*本文*:

---*---

キーノートでも触れられたように、TurboPackのインクリメンタリティの鍵となるアイデアは「キャッシング」です。バンドラーが行うすべての処理をキャッシュ可能にすることで、変更があった際にはその変更に関連する作業のみをやり直すだけで済むようにしたいと考えています。言い換えれば、ビルドのコストはアプリケーション全体の規模や複雑さではなく、あなたの「変更の規模や複雑さ」に応じて増減するべきです。これにより、どれだけ多くのライブラリをインポートしても、TurboPackは開発者に常に優れたパフォーマンスを提供し続けることができます。

インクリメンタルビルドの核心:キャッシング

インクリメンタルビルドとは、コードに変更が加えられた際に、変更された部分とその影響範囲のみを再構築し、変更されていない部分については以前のビルド結果を再利用することで、ビルド時間を短縮する手法です。これを実現するための中心的な技術がキャッシングです。

ナイーブなバンドラーとキャッシングの課題

このアイデアを理解するために、世界で最もシンプルなバンドラーを想像してみましょう。このバンドラーは、以下の処理を行います。

  1. すべてのエントリポイントを解析します。
  2. インポートを辿り、アプリケーション全体で再帰的に参照を解決し、すべての依存関係を見つけます。
  3. 最後に、各エントリポイントが依存するすべてを収集し、出力ファイルにまとめます。

このナイーブなアプローチでは、インクリメンタリティは考慮されていません。例えば、特定のファイルが何度もインポートされる場合、そのファイルは複数回解析される可能性があります。また、reactのような一般的なライブラリの解決も何百回、何千回と冗長に行われるでしょう。

この冗長な作業を避けるために、まずはparse関数にキャッシュを追加することを考えます。parse関数は、ファイルの内容を読み込み、SWCに渡してAST(Abstract Syntax Tree: 抽象構文木)を生成する、バンドラーの主要な処理の一つです。

function parse(filename: string): AST {
  if (cache.has(filename)) {
    return cache.get(filename);
  }
  const contents = readFile(filename);
  const ast = swc.parse(contents);
  cache.set(filename, ast);
  return ast;
}

これは一見、シンプルで効果的な解決策に見えますが、すぐに多くの問題に直面します。

キャッシングにおける課題の噴出

  1. ファイル変更の検知: ファイルの内容が変更された場合、キャッシュされたASTは古くなります。これをどう検知し、キャッシュを無効化するかが問題です。
  2. 複雑なファイルパス: ファイルが単なるファイルではなく、複数のシンボリックリンクを経由している場合(多くのパッケージマネージャーがこのような依存関係を整理します)、ファイル名だけをキャッシュキーとして使用するのは不十分です。

---*---

*提供記録*:
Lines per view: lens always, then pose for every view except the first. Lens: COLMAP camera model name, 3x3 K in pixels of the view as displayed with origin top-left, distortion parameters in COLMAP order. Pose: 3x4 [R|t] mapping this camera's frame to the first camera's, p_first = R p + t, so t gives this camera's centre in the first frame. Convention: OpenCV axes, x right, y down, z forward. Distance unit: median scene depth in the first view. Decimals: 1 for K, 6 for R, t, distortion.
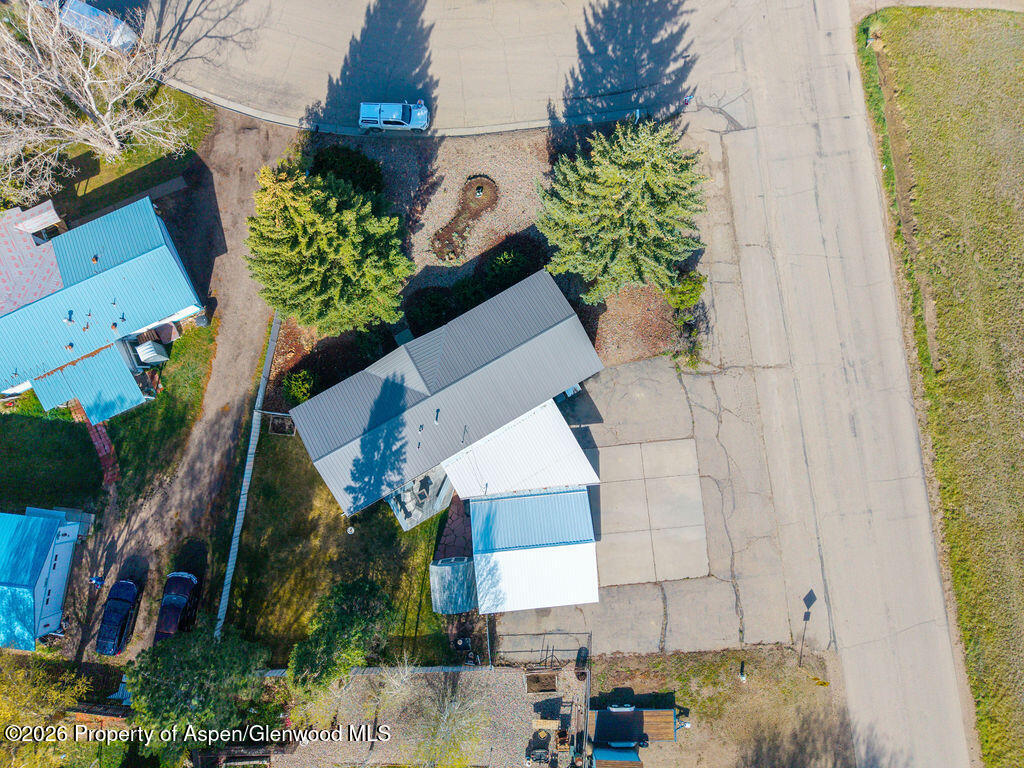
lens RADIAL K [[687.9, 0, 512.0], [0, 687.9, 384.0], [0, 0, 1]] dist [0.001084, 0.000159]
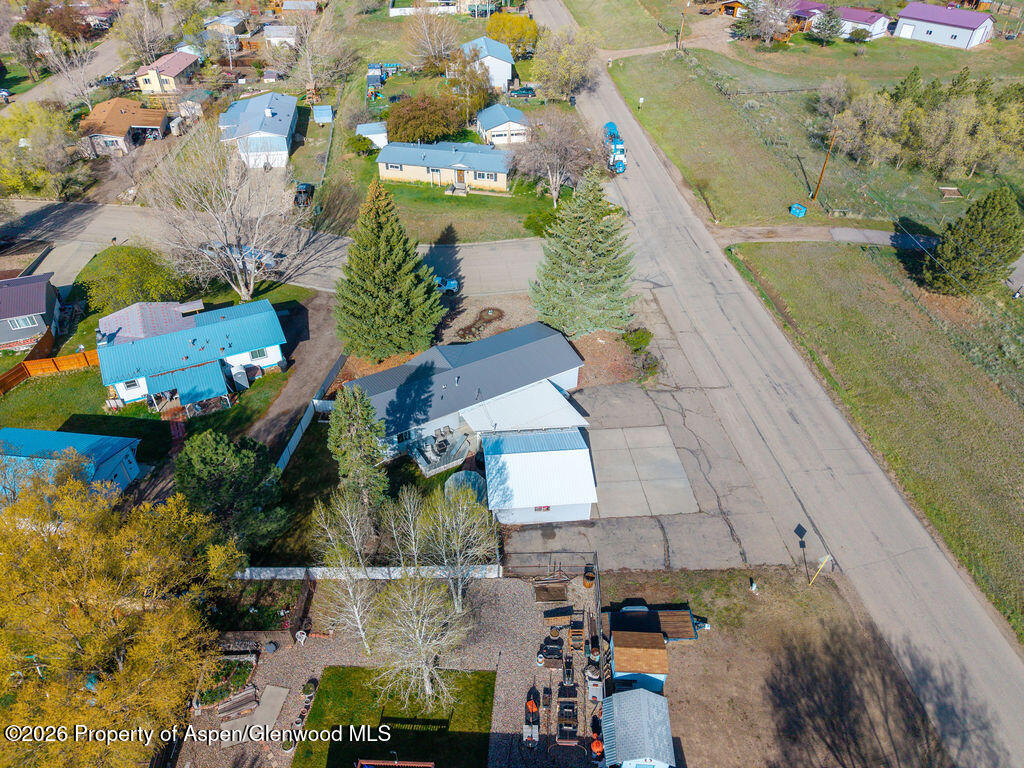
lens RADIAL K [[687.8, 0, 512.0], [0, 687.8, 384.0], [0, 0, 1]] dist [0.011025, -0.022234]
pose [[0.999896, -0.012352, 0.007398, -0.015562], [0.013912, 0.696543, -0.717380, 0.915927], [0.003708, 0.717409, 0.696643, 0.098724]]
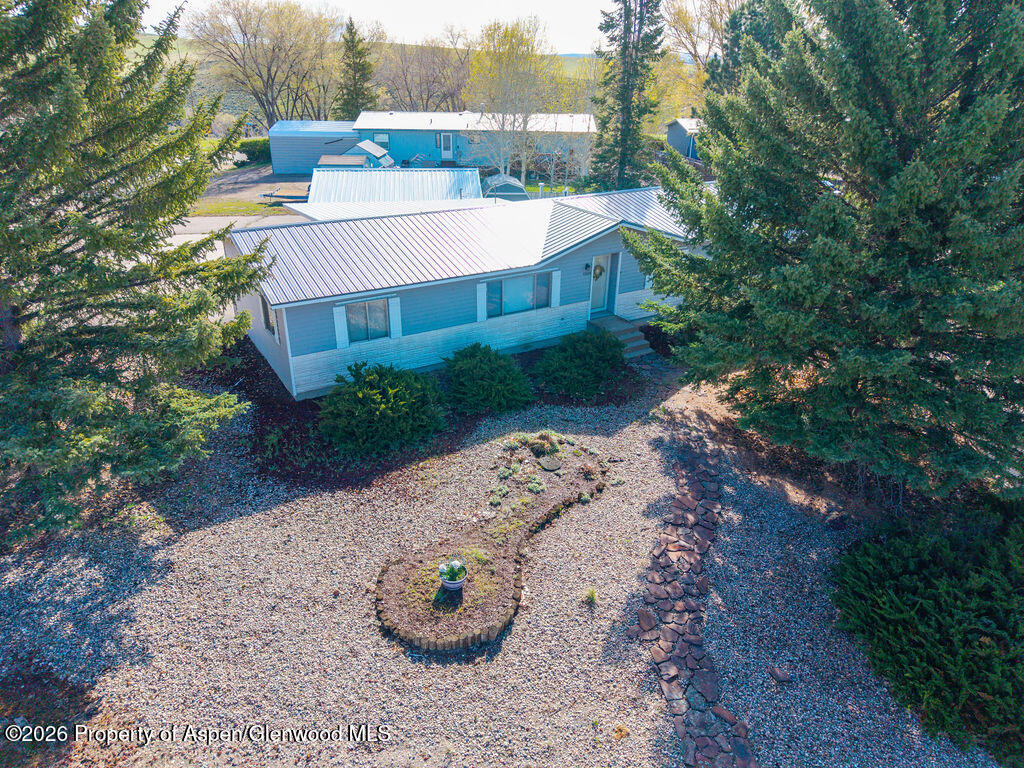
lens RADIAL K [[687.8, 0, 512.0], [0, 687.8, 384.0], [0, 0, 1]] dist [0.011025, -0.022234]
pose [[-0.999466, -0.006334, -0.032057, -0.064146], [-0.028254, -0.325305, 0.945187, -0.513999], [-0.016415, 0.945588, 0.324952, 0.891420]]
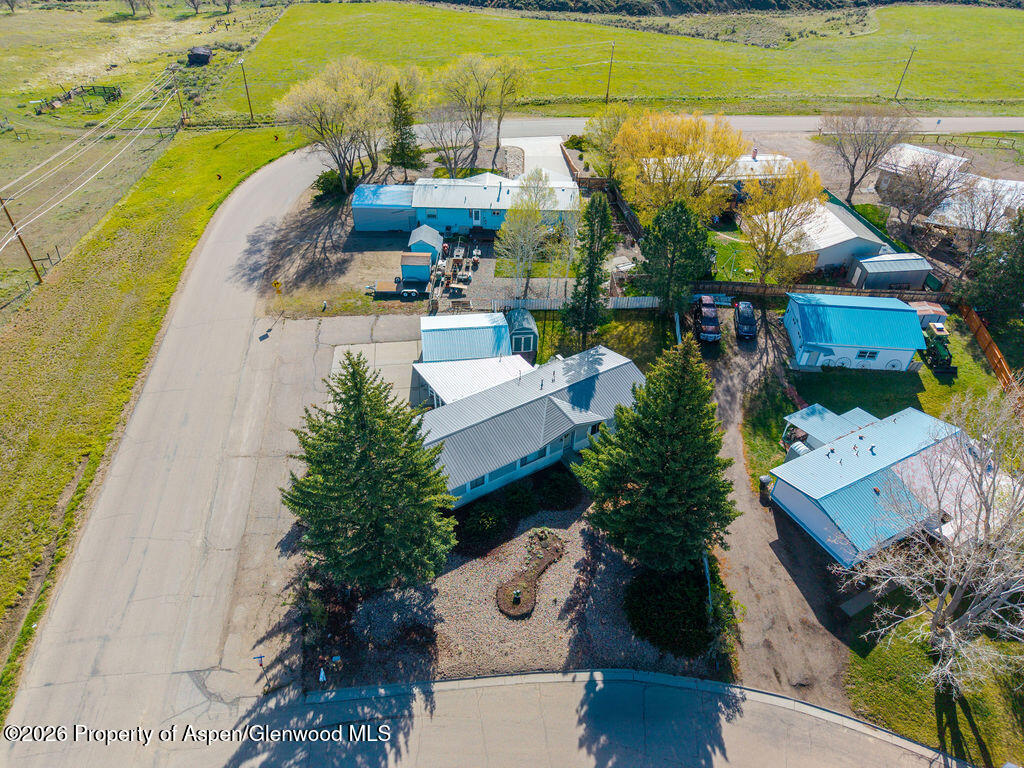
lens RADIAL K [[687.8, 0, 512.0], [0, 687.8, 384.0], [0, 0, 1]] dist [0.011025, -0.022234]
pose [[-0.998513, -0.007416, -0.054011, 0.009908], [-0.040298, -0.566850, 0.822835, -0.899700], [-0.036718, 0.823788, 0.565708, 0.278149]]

---*---

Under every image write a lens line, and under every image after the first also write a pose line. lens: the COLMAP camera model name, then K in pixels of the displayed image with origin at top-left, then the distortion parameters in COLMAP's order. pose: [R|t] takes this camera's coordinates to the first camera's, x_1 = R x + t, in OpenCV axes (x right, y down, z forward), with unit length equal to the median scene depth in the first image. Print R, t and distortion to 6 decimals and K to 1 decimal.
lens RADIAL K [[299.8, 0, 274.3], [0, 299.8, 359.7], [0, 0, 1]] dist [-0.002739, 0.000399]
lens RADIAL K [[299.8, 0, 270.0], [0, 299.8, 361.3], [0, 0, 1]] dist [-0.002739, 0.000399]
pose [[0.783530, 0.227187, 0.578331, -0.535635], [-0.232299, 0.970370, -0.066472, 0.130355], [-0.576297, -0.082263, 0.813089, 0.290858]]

---*---

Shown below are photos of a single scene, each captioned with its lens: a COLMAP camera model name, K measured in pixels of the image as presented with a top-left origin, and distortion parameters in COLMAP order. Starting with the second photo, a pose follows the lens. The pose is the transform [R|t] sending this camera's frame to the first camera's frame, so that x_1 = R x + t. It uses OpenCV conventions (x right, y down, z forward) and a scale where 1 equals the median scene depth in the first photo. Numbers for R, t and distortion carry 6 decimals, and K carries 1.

---*---

*解答すべき設問*:
[a] 本文によれば、TurboPackのインクリメンタリティの鍵となるアイデアは何ですか。
[b] 本文のうち、「インクリメンタルビルドとは、」で始まり「回と冗長に行われるでしょう。」に至るまでの部分を、一字一句変えずに書き出してください。
解答にあたっては、本文のみを根拠としてください。

*番号付き解答*:
[a] 鍵となるアイデアは「キャッシング」です。

[b]
インクリメンタルビルドとは、コードに変更が加えられた際に、変更された部分とその影響範囲のみを再構築し、変更されていない部分については以前のビルド結果を再利用することで、ビルド時間を短縮する手法です。これを実現するための中心的な技術がキャッシングです。

ナイーブなバンドラーとキャッシングの課題

このアイデアを理解するために、世界で最もシンプルなバンドラーを想像してみましょう。このバンドラーは、以下の処理を行います。

  1. すべてのエントリポイントを解析します。
  2. インポートを辿り、アプリケーション全体で再帰的に参照を解決し、すべての依存関係を見つけます。
  3. 最後に、各エントリポイントが依存するすべてを収集し、出力ファイルにまとめます。

このナイーブなアプローチでは、インクリメンタリティは考慮されていません。例えば、特定のファイルが何度もインポートされる場合、そのファイルは複数回解析される可能性があります。また、reactのような一般的なライブラリの解決も何百回、何千回と冗長に行われるでしょう。